— Exercise requirements —
As the answer, set down the lines below from the one containing "left ankle: (48, 215)" through the one containing "right shoulder: (99, 115)", exactly and inclusively, and no others.
Records for this exercise below:
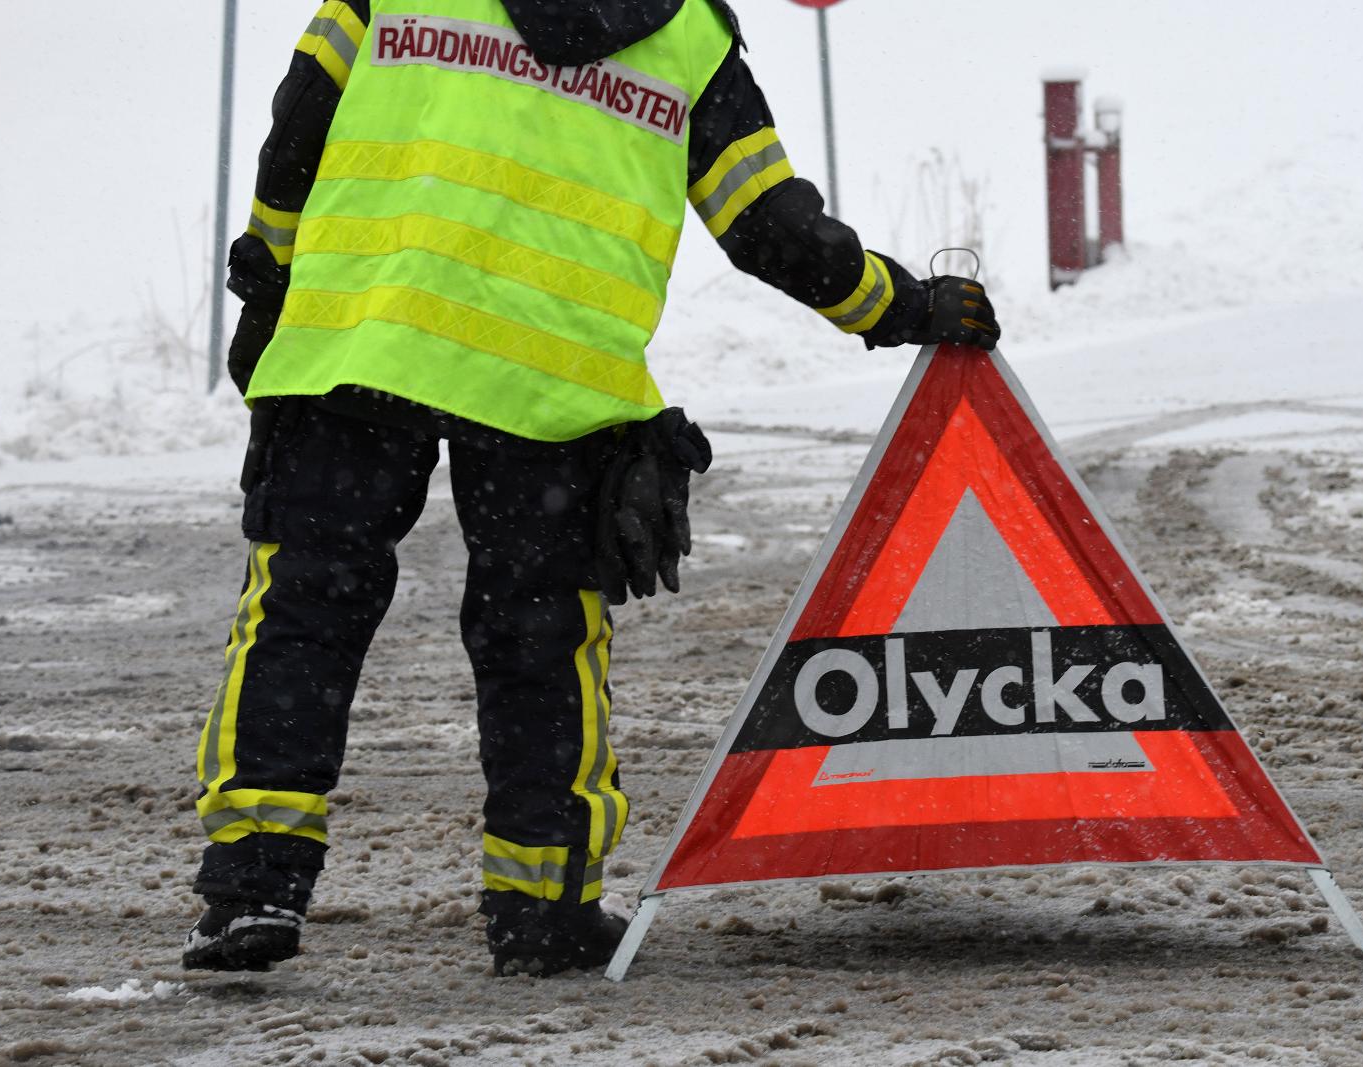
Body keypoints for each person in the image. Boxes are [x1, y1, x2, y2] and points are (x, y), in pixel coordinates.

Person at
End of Records for this exercise.
Records for this exercise below:
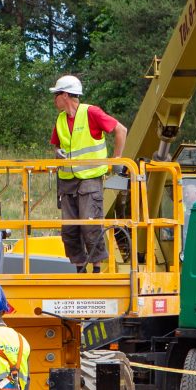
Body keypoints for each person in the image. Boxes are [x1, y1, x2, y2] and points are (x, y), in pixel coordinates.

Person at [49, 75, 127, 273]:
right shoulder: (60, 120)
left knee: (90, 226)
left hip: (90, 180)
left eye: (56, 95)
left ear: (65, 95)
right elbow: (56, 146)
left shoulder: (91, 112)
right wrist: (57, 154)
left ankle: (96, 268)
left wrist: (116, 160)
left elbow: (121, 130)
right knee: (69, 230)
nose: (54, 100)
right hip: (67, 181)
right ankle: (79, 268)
End of Records for this exercise.
Records for this exercise below:
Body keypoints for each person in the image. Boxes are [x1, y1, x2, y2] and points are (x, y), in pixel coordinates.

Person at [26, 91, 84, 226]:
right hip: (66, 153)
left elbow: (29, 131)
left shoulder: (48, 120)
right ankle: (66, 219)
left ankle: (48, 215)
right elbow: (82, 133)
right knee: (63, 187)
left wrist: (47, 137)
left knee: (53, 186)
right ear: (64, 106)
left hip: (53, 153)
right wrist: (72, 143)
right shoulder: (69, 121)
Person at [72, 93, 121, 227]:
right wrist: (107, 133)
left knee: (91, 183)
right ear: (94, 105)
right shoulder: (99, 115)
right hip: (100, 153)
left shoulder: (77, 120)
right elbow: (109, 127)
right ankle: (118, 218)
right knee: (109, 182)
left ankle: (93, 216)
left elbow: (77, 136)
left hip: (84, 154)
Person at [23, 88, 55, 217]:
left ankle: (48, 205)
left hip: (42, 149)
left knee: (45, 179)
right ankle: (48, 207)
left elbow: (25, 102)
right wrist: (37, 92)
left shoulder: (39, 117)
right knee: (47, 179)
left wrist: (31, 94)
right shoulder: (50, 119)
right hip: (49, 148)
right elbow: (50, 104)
End of Records for this exercise.
— Result for this task —
left ankle: (48, 215)
right elbow: (82, 133)
right knee: (63, 187)
left wrist: (47, 137)
left knee: (53, 186)
right ear: (64, 106)
left hip: (53, 153)
right wrist: (72, 143)
right shoulder: (69, 121)
Person at [72, 93, 121, 227]:
right wrist: (107, 133)
left knee: (91, 183)
right ear: (94, 105)
right shoulder: (99, 115)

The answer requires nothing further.